- **INPUT RECORDS**:
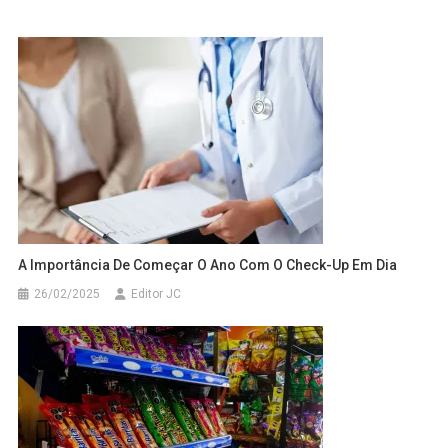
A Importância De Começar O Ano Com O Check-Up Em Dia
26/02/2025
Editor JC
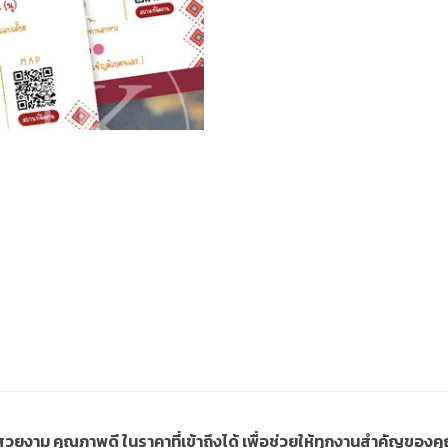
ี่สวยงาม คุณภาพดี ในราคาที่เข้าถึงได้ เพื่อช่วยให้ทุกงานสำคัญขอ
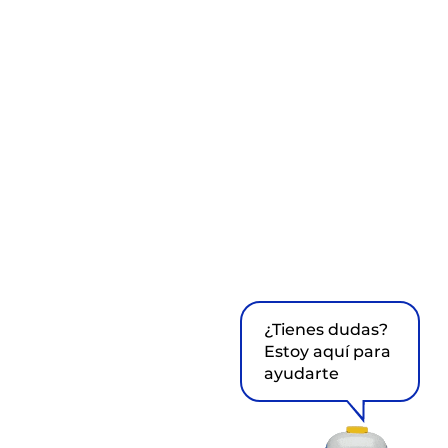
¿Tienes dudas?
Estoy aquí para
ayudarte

- **WORK INSTRUCTION**:
Without the pictures, please output every record exactly.

- **RESPONSE TO THIS EXERCISE**:
A Importância De Começar O Ano Com O Check-Up Em Dia
26/02/2025
Editor JC
ี่สวยงาม คุณภาพดี ในราคาที่เข้าถึงได้ เพื่อช่วยให้ทุกงานสำคัญขอ
¿Tienes dudas?
Estoy aquí para
ayudarte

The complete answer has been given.